Residents from around the Sacramento area spotted a fireball Sunday night as it streaked across the skies over Northern California.
Nearly 240 sightings of the meteor were reported just after 8 p.m. Sunday over California, Arizona and Nevada by the American Meteor Society, its officials said. The celestial event was captured around the capital region and elsewhere on home security and doorbell cameras.
In California, people reported a bright flash visible from Sacramento to the Bay Area and Central Coast, as well as the southern San Joaquin Valley and eastern Sierra, according to the society, which shared videos of the event on its website.
Web cameras at University of California’s Lick Observatory on Mount Hamilton also captured the speeding meteor just before 8:20 p.m., UC officials said in a social media post.

A meteor is seen streaking across the sky from a dashcam in a vehicle driving on the Bayshore Freeway section of Highway 101 near Palo Alto on Sunday, March 22, 2026.
(Tobi Beetz via the American Meteor Society)
Witnesses and cameras allowed NASA and other skywatchers to compute the meteor’s trajectory, said NASA officials.
But officials at the space agency dismissed connections between Sunday night’s sighting and other recent and widely reported bright meteor events, including sightings in Ohio and Texas.
“This fireball does not appear to be related to recent bright meteors that have attracted widespread public attention, having a different radiant and speed,” William Cooke, Lead at NASA’s Meteoroid Environments Office, said in a statement.
The meteor was first located at an altitude of about 49 miles above the city of Chowchilla, Madera County, Cooke said. The meteor streaked across the sky at an estimated 35,000 mph in the southern sky.
The meteor traveled about 58 miles through the upper atmosphere before disintegrating 29 miles above tiny Calflax in unincorporated Fresno County, Cooke said.

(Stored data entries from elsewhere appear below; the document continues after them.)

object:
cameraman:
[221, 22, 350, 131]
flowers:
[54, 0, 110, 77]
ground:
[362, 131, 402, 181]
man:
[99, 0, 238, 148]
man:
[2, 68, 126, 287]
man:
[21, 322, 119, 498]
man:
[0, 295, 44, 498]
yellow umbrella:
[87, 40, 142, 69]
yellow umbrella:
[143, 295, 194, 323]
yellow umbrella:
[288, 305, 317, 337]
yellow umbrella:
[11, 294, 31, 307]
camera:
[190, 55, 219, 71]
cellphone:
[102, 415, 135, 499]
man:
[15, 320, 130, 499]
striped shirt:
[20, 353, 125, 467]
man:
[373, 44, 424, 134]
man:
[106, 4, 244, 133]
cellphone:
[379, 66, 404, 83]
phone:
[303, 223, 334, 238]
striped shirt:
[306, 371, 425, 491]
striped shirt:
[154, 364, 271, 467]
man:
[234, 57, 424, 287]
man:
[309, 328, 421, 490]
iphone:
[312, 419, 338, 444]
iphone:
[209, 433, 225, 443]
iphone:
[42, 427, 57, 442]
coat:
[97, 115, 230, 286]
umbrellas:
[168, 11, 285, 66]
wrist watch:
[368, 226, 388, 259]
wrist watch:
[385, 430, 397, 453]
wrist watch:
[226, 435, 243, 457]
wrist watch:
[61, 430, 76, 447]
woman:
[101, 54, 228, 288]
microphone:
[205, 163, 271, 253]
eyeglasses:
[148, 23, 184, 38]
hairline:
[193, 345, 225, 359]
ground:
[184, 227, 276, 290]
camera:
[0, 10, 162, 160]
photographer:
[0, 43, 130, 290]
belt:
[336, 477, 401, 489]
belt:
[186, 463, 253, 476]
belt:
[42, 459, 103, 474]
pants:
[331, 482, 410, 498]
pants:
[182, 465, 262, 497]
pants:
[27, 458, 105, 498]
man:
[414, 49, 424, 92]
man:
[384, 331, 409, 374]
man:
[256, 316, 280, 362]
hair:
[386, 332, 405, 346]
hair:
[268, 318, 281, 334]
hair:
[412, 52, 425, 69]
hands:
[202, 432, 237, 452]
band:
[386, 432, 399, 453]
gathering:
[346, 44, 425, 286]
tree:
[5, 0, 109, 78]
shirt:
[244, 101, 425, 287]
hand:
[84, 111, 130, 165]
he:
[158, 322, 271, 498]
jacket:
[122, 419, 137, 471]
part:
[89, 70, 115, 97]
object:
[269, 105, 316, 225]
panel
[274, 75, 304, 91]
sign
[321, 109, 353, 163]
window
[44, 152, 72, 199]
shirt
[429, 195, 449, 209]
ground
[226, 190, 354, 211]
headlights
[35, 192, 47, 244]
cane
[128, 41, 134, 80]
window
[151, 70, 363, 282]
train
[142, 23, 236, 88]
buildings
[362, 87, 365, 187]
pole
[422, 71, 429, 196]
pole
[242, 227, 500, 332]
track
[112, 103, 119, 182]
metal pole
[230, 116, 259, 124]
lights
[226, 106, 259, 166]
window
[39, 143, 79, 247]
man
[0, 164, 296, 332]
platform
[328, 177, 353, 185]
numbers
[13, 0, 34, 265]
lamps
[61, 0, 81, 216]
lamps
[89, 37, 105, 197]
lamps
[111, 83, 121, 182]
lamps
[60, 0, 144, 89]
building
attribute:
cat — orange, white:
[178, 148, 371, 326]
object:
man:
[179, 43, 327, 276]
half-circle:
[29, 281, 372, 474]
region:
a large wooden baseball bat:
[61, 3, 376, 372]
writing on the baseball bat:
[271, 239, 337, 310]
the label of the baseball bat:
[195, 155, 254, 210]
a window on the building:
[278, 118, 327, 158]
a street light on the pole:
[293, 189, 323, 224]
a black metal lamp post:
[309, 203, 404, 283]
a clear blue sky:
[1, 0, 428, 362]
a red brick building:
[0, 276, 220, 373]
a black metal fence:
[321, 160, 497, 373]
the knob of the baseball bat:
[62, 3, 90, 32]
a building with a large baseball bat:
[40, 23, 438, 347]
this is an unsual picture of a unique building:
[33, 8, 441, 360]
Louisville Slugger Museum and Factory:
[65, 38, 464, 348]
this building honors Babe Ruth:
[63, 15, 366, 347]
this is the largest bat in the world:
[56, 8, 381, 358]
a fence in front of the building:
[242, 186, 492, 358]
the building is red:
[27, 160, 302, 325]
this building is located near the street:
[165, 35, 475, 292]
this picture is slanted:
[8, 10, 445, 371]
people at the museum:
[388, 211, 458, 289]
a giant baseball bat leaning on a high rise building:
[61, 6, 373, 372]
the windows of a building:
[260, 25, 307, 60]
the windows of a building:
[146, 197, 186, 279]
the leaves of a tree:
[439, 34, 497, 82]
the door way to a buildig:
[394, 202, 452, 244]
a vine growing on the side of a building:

A meteor that streaked across the skies of Northern California on Sunday, March 22, 2026, is seen in the bottom left corner of a image taken from the Lick Observatory’s SkyCam web camera on Mount Hamilton. The meteor was seen as a greenish streak across the Sacramento region.
(Lick Observatory)
The observatory later shared images from its SkyCam and HamCam2 cameras, showing the meteor as a greenish streak moving from north to south.